The risk/reward ratio has to be at least 1:2, and you also need to make sure you have good odds so that the ratio is realistic. If there is no potential for that type of risk/reward, you may even consider skipping the trade altogether.

On the other hand, If there is potential for 1:2, then, you should place your stop-loss under the most recent bullish candle when you buy, and above the most recent bearish candle when you sell.

Where to take a profit?

Ideally, you want your take profit target to be double the size of your risk. If the range is wide, you can aim for more 1:3, maybe even 1:4, or 1:5, depending on where you have placed your stop-loss.

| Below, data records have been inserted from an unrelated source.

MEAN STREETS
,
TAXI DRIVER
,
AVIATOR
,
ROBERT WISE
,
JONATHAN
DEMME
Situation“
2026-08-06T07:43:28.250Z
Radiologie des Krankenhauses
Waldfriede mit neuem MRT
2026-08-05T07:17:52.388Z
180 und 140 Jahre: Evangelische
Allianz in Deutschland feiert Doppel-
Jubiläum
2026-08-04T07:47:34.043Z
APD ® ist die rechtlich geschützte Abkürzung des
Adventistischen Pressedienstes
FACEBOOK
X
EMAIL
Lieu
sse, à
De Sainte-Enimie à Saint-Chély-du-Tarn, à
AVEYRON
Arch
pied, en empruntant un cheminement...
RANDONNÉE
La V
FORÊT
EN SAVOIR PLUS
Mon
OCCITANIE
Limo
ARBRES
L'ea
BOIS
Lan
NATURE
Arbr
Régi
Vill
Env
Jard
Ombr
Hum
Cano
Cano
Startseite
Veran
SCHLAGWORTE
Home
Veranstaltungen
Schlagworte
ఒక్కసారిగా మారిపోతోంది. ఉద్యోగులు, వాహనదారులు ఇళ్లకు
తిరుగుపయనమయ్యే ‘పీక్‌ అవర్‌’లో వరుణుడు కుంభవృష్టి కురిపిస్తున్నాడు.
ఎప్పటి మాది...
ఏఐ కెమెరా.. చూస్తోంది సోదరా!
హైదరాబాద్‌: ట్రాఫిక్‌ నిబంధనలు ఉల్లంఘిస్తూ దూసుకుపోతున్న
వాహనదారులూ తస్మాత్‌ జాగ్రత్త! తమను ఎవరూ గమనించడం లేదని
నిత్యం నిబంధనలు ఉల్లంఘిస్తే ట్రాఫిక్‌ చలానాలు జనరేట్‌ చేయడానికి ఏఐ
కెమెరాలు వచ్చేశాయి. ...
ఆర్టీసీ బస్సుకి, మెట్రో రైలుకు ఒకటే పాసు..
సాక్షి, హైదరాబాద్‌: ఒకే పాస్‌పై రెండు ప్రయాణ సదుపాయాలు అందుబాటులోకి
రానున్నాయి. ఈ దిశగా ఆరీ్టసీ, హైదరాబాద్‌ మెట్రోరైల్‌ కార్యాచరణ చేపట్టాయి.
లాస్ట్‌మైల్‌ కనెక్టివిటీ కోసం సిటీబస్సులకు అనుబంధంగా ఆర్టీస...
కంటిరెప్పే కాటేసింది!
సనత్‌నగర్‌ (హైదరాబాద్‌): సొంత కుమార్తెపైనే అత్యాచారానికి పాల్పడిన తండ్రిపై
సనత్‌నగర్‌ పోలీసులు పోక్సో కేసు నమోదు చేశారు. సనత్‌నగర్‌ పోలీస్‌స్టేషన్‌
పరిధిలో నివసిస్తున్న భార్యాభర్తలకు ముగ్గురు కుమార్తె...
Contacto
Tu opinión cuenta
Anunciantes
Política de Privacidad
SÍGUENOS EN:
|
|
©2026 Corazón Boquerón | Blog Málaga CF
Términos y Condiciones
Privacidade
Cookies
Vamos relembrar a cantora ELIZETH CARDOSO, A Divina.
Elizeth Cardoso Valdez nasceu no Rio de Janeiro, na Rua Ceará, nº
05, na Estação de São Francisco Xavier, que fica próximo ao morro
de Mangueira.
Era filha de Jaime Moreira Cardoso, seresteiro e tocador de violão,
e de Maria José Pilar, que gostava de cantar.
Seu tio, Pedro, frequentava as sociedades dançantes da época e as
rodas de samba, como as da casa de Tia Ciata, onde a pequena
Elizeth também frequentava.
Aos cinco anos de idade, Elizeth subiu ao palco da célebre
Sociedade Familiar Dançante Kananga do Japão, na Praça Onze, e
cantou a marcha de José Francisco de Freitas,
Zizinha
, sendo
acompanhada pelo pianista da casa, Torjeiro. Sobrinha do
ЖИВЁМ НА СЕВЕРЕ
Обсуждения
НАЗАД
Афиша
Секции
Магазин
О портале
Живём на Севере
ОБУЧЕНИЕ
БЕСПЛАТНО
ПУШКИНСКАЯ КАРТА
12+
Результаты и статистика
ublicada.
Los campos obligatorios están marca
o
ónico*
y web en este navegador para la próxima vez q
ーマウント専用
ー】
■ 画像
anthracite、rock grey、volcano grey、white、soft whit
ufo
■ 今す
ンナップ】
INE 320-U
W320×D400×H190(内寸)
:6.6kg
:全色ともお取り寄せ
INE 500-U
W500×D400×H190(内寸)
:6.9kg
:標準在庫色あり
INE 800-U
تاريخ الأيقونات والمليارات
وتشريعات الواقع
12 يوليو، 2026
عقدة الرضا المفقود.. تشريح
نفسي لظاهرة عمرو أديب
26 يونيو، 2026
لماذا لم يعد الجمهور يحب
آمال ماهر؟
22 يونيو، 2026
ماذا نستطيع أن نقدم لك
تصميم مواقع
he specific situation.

This is a crucial rule if you want to stay in the game for the long run. You can’t always be right, so if your risk/reward ratio is 1:1, you have to be right every second time just to break even.

On the other hand, if your risk/reward ratio is 1:3, you can be right every fourth time and break even. If you are buying at the lower part of the range, you should set your take profit at the high of the range, and vice versa, if you are selling at the high, you should take profit at the low.

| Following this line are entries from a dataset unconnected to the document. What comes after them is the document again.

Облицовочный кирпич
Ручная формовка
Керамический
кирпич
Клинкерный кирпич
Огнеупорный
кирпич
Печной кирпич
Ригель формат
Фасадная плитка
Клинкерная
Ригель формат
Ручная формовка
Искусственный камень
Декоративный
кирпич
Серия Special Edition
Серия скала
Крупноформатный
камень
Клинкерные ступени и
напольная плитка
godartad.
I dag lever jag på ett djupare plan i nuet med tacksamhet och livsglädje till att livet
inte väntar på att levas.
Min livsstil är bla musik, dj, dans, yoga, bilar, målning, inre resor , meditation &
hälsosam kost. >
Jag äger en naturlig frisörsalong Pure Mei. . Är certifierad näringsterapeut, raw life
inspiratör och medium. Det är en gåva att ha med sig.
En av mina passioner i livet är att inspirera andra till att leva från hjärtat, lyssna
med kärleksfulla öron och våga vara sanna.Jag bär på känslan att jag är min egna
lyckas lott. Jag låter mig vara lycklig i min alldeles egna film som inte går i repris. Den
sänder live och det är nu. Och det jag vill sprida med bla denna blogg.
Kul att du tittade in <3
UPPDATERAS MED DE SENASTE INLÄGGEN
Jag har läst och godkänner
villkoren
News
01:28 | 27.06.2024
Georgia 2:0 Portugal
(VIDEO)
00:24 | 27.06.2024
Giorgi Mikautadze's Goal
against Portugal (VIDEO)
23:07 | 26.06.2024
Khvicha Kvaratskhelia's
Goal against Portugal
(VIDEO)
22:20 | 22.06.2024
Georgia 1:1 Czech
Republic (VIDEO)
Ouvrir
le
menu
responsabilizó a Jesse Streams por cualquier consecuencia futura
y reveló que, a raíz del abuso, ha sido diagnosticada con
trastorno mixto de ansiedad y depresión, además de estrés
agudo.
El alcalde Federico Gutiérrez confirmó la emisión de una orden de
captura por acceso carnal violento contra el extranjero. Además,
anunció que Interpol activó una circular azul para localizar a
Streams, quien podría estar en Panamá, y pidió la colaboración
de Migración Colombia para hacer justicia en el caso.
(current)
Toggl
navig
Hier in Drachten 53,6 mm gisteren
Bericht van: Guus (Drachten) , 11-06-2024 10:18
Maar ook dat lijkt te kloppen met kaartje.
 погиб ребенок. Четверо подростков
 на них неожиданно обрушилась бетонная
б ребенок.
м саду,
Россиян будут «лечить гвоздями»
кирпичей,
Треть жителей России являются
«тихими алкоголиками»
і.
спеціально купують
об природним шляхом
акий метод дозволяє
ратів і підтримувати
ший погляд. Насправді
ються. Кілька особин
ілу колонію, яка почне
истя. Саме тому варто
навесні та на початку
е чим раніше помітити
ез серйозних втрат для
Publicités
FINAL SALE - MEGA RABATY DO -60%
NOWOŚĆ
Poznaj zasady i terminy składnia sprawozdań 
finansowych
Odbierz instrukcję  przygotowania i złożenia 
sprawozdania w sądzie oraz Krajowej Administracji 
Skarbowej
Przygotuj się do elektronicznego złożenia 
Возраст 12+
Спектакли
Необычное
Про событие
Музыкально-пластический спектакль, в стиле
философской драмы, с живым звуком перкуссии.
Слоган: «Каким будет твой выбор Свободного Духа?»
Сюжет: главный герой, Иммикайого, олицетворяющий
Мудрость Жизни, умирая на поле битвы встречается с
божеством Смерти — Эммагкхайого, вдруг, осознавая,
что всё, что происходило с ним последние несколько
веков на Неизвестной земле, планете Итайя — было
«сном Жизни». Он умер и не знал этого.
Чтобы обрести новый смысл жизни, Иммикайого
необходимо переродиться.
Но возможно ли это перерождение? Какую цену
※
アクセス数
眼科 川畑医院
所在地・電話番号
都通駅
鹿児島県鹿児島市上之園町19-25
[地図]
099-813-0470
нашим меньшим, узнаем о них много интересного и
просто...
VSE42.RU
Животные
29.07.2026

Tip: Avoid entering a trade in the middle of the range as you will not get great odds to make a profit that is larger than the potential risk.

How to spot a change in the market state?

Although markets spend 80% of the time in ranges, eventually the ranges get broken and a trend starts. It is easy to spot the change. When the high of the range is broken, it means an uptrend started and you should avoid trading against the prevailing trend. When the low of the range is broken, we assume a downtrend has started and you should no longer use a range trading strategy, but prepare to sell short.

To sum up

As cryptocurrencies range for the biggest part of the year this strategy is suitable for most traders on cryptocurrency exchanges, especially those, who are more active. Price may bounce between highs and lows, which gives a trader an opportunity to place from 1 to 3 trades in a 1–2 week period on a single crypto pair. You can trade 5–6 or even more crypto pairs and have more than 15 trades per week. However, do not forget to implement a correct risk/reward ratio to maximize your earning potential and reduce your risks.